### [選定本文]
====

特集 大雨です、あなたはどうしますか?

今年の梅雨も、都市部や山間部を襲う集中豪雨による被害が発生している。これからの台風の季節、大雨に対する一層の警戒が必要だ。
一口に大雨による災害と言ってもその種類はさまざまであり、場所によっても発生する被害は大きく異なる。
日頃から備えておけば減災につながる。大雨に対する正しい認識を持ち、どう備えるかを考える——。

写真:(財)消防科学総合センター災害写真データベースから

  日本の年平均降水量は1690mmと、世界の年平均降水量約810mmの2倍を超える。この豊富な降水量が、日本の豊かな自然環境や日本人の暮らしを支えてきた。
しかし、雨は時として深刻な災害をもたらす。特に、梅雨前線と台風によって集中的に雨が降る6月から10月にかけては、全国的にその危険性が高まる。
また、日本で一日に100mm以上の雨が降る日数が増加傾向にある。最近30年間(1980〜2009年)と20世紀初頭の30年間(1901〜1930年)を比較すると、その日数は約1.2倍に増えているのだ。
  100mmというとわずか10cmであるが、1m2に降る量に換算すると、100リットル、重さにすると100kgにもなる。わずか1m2でこれだけの量の水となるのであるから、100mmという雨が広範囲に降り続けば、いかに膨大な量となり、危険が高まるかが容易に想像できるだろう。

大雨による災害の数々
 そもそも、大雨とはどのくらい雨が降ることを指すのであろうか。気象庁では、雨の強さと降り方を「やや強い雨」から「猛烈な雨」まで5段階に分けている。大雨により災害が予想される場合、気象庁は大雨注意報や大雨警報を発表する。この大雨注意報以上の雨を「大雨」というのだ。大雨警報や注意報の発表基準は市町村等毎に設定されている。そしてこれらの基準は後に述べる災害の種類によっても分けられている。浸水害を対象とした大雨警報・注意報の基準は1時間もしくは3時間で降る雨量で、また、土砂災害を対象とした基準は、降った雨がどれだけ土壌中に貯まっているかを示す土壌雨量指数によって定められている。

====

### [データセット]

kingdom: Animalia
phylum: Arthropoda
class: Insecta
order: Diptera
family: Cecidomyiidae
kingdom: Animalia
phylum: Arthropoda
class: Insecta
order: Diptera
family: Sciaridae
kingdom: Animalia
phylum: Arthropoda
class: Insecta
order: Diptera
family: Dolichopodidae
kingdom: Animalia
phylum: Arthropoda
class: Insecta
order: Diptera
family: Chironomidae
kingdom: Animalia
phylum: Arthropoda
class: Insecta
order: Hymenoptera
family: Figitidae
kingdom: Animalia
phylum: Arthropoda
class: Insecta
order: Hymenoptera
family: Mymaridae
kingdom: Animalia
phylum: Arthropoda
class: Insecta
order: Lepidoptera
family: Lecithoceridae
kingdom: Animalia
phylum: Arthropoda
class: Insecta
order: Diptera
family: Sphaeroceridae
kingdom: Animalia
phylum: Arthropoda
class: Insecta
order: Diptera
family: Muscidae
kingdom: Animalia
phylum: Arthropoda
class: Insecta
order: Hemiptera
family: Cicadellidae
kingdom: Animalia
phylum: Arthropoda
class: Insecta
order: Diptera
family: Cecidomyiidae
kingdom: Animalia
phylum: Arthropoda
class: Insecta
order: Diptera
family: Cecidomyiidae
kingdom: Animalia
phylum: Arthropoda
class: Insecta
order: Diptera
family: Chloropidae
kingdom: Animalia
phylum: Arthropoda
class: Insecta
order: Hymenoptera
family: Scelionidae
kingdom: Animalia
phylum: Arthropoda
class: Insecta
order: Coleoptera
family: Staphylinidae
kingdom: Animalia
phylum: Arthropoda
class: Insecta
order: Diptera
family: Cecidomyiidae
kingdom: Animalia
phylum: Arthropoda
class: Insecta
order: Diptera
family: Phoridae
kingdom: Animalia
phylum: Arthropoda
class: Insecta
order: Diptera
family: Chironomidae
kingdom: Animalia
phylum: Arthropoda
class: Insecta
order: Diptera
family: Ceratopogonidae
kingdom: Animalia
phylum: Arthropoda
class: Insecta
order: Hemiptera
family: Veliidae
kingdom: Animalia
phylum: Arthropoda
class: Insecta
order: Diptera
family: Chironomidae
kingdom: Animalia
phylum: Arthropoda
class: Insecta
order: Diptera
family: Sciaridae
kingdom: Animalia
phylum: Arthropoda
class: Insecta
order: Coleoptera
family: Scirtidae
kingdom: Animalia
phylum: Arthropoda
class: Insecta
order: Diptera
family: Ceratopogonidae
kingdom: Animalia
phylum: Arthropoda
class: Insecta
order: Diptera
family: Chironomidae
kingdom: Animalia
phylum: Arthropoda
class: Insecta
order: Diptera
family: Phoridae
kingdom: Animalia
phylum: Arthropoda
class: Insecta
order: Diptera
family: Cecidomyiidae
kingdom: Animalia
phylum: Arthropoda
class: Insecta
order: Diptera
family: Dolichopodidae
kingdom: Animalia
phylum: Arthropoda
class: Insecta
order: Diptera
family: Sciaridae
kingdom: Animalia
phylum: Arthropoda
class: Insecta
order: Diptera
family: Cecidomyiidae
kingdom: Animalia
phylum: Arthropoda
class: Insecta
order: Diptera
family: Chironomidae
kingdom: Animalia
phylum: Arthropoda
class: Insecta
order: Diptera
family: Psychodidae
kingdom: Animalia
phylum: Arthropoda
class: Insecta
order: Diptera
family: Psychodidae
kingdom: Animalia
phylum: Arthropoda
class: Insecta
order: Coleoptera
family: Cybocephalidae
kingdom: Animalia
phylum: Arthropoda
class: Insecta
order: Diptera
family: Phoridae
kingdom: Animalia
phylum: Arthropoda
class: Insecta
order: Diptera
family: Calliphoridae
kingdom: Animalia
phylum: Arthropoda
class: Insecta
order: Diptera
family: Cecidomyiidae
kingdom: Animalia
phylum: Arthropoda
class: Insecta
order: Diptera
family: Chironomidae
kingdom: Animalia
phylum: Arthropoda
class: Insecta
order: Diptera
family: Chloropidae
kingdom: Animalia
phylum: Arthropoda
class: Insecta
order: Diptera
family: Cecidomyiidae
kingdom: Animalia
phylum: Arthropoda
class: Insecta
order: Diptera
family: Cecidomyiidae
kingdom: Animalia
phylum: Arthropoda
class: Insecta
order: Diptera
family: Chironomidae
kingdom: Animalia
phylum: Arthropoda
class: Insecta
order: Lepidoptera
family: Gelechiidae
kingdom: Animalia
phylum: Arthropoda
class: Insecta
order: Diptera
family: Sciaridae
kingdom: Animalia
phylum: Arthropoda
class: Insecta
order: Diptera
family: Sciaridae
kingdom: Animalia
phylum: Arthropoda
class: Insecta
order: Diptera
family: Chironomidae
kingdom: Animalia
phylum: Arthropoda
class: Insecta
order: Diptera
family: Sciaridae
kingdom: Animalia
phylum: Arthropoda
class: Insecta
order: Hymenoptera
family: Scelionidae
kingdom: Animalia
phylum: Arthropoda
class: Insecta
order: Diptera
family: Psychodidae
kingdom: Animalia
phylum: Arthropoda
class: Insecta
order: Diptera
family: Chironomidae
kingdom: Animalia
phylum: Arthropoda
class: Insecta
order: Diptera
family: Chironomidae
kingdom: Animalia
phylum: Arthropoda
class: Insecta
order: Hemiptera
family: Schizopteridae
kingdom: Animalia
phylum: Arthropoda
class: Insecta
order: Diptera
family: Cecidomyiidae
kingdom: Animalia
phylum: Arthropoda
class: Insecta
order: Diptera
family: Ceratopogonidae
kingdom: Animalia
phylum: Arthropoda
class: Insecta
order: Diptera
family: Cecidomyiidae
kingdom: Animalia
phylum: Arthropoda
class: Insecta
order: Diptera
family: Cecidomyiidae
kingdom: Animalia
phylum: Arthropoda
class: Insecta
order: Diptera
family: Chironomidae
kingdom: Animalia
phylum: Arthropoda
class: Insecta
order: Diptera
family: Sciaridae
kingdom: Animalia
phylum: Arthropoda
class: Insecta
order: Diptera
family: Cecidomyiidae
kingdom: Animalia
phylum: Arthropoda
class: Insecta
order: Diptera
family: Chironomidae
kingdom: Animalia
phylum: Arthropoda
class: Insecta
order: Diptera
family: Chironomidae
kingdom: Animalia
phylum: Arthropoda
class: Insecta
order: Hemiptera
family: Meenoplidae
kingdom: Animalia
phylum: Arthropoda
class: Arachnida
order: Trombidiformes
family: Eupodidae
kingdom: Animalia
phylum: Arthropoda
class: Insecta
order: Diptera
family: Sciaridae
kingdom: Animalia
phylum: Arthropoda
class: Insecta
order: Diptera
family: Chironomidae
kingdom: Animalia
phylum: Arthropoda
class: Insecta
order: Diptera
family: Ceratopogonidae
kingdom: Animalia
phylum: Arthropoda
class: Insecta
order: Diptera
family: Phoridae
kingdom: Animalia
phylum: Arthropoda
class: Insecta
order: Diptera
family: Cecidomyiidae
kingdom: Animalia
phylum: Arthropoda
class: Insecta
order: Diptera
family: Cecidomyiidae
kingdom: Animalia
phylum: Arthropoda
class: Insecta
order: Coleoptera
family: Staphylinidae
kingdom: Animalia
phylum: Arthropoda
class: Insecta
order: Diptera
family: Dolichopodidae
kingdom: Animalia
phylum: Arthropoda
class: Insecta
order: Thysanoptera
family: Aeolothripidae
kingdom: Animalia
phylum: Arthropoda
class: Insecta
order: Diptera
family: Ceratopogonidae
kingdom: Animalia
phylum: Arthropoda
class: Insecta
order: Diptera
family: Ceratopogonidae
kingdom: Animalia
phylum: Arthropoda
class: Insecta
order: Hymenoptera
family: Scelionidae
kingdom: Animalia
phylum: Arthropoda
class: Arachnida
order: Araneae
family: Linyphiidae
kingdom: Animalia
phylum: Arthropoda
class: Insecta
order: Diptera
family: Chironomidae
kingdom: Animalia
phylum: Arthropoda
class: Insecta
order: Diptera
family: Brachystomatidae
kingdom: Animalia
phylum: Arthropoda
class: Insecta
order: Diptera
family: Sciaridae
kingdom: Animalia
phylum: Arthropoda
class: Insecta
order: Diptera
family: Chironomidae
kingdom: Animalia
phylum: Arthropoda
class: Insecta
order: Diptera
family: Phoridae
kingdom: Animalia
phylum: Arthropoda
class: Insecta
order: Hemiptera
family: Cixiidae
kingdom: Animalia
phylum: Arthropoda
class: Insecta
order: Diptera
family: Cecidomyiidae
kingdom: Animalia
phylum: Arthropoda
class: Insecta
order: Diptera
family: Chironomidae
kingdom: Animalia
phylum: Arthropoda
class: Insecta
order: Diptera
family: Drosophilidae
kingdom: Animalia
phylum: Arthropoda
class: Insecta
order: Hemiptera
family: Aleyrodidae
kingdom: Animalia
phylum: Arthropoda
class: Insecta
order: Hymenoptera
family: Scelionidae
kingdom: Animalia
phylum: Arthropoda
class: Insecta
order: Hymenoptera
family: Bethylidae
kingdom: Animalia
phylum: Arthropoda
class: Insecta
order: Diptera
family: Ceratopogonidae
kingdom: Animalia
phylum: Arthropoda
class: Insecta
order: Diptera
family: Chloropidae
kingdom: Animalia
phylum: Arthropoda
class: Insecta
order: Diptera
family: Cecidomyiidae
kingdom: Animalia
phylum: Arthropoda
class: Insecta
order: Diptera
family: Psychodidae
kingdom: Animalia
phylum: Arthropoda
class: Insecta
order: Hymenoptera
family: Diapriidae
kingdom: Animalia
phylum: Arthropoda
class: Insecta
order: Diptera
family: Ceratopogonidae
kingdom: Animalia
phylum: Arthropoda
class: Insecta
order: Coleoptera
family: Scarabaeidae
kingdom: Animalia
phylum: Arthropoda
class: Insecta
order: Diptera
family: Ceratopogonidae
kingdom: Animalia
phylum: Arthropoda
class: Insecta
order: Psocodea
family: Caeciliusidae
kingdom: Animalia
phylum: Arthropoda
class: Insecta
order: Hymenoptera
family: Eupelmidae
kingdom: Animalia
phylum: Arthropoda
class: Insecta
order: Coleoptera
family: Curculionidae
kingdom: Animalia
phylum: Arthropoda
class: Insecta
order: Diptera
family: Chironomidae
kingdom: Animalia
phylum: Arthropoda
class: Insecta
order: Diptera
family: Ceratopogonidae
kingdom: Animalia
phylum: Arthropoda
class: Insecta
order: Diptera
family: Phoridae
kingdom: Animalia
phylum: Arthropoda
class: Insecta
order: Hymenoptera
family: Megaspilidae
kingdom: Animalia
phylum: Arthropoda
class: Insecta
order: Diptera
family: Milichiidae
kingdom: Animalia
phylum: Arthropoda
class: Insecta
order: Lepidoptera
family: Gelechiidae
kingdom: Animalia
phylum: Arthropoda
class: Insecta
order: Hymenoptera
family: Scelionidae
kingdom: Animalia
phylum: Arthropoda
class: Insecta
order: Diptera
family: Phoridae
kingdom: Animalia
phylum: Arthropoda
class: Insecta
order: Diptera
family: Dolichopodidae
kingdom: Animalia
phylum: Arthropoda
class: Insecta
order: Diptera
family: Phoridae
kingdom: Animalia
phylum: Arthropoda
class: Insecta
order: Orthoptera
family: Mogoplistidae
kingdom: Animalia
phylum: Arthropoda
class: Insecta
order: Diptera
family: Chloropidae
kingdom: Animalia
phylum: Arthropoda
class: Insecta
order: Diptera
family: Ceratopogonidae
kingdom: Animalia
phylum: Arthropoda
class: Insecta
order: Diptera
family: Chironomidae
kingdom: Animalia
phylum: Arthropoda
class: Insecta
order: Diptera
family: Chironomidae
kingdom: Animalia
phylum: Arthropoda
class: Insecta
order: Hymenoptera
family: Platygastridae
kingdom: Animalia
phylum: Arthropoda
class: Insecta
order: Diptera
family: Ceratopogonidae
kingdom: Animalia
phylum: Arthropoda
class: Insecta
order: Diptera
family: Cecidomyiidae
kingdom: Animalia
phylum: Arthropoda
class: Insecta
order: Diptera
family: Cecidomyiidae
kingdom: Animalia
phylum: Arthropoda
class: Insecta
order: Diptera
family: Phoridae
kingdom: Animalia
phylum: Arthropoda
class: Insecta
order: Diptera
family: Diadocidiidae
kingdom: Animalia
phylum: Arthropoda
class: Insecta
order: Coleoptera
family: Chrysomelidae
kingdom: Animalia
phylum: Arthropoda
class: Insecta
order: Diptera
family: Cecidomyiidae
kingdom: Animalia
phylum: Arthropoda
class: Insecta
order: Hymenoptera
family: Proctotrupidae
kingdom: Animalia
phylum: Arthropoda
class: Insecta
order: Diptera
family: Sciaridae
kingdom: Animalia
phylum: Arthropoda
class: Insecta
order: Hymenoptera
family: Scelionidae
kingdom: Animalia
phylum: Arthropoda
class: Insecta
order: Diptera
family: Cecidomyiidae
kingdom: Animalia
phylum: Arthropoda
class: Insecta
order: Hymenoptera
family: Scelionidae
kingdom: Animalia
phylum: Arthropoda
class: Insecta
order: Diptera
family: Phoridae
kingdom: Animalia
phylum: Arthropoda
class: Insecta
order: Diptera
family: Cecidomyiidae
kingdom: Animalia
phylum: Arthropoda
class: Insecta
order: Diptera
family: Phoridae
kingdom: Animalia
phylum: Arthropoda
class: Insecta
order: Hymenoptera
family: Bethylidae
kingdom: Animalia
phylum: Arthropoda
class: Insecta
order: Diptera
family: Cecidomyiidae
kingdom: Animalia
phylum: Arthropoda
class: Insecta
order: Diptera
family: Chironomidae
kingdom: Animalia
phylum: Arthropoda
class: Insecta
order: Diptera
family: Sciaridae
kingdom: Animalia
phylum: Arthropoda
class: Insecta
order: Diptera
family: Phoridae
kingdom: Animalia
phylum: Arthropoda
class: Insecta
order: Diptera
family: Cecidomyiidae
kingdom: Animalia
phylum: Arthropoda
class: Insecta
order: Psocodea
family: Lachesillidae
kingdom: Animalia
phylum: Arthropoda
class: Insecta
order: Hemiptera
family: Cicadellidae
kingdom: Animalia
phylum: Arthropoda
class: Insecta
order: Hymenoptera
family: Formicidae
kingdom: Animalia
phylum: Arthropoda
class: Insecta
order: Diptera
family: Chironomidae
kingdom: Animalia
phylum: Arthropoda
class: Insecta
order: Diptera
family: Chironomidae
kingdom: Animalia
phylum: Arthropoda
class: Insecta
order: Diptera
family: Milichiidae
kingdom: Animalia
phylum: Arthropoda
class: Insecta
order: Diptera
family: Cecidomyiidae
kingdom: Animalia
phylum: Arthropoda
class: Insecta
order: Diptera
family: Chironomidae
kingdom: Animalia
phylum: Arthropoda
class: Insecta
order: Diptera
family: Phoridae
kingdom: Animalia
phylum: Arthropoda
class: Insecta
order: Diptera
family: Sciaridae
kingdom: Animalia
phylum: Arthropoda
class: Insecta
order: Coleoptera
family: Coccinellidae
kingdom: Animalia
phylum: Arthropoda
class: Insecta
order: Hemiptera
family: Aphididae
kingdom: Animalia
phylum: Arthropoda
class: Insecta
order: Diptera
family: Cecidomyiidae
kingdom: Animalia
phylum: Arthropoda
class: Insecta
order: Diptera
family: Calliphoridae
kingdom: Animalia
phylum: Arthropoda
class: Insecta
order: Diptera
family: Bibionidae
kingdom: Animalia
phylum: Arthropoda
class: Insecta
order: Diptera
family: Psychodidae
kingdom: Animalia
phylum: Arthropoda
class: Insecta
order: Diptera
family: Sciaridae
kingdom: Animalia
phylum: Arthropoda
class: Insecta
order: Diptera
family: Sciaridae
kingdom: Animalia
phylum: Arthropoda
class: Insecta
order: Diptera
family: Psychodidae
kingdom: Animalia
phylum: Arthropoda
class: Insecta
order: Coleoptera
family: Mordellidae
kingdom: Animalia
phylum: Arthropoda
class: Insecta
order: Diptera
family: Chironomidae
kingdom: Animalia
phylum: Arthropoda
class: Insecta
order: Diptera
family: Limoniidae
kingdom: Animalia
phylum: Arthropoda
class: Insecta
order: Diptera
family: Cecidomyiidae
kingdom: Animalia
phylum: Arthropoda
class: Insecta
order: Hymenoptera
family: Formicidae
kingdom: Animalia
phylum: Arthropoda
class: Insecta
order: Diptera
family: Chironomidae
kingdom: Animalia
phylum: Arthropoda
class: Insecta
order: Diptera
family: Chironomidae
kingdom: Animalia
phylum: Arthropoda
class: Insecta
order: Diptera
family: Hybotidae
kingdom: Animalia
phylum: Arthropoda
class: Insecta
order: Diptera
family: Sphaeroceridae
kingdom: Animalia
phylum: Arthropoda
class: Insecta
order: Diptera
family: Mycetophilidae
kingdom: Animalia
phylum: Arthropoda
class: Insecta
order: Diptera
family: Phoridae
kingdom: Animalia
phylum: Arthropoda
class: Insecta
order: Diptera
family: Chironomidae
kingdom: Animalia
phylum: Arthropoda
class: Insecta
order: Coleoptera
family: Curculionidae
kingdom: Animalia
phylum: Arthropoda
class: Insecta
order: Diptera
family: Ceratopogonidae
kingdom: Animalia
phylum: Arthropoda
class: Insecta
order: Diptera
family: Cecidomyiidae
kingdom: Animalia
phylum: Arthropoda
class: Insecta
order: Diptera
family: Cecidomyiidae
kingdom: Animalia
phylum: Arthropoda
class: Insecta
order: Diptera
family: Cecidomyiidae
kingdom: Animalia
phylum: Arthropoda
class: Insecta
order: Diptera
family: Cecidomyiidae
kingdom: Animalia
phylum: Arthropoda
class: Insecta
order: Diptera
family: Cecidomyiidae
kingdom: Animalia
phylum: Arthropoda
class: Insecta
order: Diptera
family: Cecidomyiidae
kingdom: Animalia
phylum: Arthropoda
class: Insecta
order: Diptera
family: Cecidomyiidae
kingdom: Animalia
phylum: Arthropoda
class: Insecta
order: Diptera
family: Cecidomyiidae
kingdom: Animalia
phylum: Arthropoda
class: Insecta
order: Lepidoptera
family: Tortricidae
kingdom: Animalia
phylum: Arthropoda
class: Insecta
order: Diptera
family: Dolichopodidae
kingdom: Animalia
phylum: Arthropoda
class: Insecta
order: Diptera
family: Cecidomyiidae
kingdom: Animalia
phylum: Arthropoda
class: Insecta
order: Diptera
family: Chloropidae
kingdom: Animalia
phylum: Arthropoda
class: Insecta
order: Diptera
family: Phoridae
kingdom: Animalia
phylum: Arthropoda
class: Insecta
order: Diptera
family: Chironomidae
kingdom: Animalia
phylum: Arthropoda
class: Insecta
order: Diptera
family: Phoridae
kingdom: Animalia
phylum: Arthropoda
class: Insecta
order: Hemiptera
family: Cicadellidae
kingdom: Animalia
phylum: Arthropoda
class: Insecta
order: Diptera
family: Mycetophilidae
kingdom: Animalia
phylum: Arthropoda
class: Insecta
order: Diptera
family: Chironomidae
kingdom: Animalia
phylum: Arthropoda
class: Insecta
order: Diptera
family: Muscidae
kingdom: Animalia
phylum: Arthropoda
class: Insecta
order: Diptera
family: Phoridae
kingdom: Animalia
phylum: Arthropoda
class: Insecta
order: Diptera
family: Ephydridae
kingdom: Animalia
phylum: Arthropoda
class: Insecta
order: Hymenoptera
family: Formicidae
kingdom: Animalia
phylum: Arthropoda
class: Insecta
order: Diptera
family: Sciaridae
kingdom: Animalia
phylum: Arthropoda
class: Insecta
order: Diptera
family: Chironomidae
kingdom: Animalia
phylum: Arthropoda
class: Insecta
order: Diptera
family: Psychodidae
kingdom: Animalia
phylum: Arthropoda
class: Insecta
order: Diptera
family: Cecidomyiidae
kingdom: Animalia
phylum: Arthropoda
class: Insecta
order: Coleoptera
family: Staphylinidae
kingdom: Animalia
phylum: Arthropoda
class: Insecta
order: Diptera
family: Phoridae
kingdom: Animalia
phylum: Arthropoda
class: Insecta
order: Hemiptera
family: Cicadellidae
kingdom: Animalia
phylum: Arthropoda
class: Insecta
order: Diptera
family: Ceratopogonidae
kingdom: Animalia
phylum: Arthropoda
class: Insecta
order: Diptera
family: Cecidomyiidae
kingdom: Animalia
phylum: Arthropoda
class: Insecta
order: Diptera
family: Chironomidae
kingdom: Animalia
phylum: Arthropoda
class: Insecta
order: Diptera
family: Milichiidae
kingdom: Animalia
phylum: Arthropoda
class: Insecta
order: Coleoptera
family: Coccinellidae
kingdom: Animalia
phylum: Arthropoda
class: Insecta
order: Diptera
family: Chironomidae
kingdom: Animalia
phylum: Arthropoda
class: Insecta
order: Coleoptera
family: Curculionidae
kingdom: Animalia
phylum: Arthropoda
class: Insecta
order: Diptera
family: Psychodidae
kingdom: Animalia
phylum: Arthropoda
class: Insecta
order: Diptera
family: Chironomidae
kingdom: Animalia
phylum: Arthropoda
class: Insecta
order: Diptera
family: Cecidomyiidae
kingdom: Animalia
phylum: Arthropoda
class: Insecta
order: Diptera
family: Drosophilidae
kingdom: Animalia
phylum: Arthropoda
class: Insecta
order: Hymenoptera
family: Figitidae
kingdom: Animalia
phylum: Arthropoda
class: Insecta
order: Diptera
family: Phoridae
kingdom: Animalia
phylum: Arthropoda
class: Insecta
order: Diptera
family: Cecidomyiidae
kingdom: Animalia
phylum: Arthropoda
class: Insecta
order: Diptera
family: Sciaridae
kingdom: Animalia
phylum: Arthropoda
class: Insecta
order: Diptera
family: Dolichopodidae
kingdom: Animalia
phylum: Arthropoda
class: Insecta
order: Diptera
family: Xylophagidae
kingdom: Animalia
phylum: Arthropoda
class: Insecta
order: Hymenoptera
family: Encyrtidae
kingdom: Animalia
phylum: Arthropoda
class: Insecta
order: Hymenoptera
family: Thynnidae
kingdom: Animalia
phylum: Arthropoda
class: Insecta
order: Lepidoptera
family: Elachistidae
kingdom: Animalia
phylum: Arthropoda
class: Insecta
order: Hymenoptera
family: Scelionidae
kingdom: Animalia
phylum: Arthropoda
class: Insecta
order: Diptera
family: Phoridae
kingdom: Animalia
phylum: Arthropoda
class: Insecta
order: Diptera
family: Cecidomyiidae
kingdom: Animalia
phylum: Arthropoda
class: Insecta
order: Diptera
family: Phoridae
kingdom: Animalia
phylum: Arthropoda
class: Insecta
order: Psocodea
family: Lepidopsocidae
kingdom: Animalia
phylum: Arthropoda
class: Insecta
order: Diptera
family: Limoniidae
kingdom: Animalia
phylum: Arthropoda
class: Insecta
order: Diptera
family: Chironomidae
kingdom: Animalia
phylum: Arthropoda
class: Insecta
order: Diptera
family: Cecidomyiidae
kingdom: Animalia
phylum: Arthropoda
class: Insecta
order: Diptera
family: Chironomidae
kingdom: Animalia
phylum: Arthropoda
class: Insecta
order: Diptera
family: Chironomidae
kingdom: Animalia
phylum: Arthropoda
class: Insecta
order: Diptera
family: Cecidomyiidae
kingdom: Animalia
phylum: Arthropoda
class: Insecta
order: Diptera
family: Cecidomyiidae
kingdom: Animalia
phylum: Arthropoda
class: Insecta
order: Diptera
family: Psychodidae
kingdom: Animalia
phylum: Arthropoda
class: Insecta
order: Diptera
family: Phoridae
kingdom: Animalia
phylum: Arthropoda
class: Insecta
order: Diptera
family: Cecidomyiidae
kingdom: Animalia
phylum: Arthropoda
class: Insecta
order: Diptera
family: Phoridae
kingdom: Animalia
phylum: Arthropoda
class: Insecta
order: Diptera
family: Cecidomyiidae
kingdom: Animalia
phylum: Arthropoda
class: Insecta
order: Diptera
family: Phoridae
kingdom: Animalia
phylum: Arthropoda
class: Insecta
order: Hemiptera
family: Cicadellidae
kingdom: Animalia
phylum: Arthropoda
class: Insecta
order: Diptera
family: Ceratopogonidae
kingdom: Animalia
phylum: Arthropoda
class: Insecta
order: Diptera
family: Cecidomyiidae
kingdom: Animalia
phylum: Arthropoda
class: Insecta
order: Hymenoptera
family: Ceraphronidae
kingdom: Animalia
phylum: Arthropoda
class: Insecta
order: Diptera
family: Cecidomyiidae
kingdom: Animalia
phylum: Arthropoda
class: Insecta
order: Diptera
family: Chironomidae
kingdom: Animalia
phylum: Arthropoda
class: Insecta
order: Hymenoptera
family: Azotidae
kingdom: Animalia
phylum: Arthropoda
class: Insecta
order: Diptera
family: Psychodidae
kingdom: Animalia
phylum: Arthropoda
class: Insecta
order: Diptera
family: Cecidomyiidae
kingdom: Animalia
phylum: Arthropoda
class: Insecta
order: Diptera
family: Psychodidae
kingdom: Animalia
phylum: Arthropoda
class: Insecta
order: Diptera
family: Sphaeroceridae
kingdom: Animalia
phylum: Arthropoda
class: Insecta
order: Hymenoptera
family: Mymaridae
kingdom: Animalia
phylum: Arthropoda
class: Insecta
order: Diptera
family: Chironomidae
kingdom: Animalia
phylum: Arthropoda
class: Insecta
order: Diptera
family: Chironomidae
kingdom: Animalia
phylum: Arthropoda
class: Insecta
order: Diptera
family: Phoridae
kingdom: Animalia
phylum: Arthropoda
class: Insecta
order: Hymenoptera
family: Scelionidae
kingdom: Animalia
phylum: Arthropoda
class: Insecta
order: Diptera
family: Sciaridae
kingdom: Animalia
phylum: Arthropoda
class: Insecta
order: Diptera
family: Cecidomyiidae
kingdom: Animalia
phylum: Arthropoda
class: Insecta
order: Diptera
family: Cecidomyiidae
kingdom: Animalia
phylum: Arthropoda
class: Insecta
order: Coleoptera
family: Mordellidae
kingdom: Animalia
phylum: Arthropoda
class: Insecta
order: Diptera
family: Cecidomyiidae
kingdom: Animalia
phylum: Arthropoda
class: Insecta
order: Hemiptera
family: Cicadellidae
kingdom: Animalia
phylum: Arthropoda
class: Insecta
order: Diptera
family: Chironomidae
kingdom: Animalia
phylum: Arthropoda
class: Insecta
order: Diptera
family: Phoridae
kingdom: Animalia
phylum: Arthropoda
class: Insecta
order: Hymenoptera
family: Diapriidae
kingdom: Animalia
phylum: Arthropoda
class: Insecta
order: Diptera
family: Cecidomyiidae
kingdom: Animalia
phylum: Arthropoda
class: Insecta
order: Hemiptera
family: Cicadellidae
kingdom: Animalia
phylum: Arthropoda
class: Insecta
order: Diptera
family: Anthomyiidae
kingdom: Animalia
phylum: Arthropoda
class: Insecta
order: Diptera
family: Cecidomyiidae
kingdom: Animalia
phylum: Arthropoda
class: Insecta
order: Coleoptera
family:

====

### [取り組む課題]
• 1. 大雨に関する文章によると、一日に100mm以上の雨が降る日数は、最近30年間では20世紀初頭の30年間と比べて約何倍になっていますか。
• 2. 大雨に関する文章を、最後の文の後から書き進めてください。
項目は、この作業には一切関係しません。

### [課題の解答]
• 1. 約1.2倍です。

• 2.
 こうした大雨によって引き起こされる主な災害の種類は次の通りだ。
◇洪水害…大雨や融雪などにより、河川の流量が異常増加して起こる災害。堤防の決壊や河川の水が堤防を越えて起こる氾濫を洪水と呼ぶ。
◇浸水害…大雨などによる地表水の増加に排水が追いつかず、用水溝や下水溝などがあふれて氾濫したり河川の増水や高潮で排水が阻まれて起こる災害。内水氾濫と呼ぶことも。
◇山崩れ害…大雨や融雪が原因で山の斜面が急激に崩れ落ちて起こる災害。
◇がけ崩れ害…自然の急傾斜のがけ、人工的な切り取りや造成による急斜面が崩壊して起こる災害。
◇土石流害…渓流地帯に崩落堆積していた土砂や岩石が洪水で一気に下流方向へ押し流されたり、斜面を滑落する土砂や岩石が多量の水分を含んで流下し起こる災害。

近年の豪雨災害
 大雨による被害は1950年代後半までと比べ、大幅に減少している。それは、
 ・災害の軽減を目的とする治山・治水などの防災対策が進み、河川の氾濫などによる水害が起こりにくくなったこと
 ・災害をもたらすような気象現象を予測する情報の精度が向上し、伝達手段も普及・発達したことなどから、避難等により災害を回避する防災体制が充実してきたこと
 等が大きく寄与している。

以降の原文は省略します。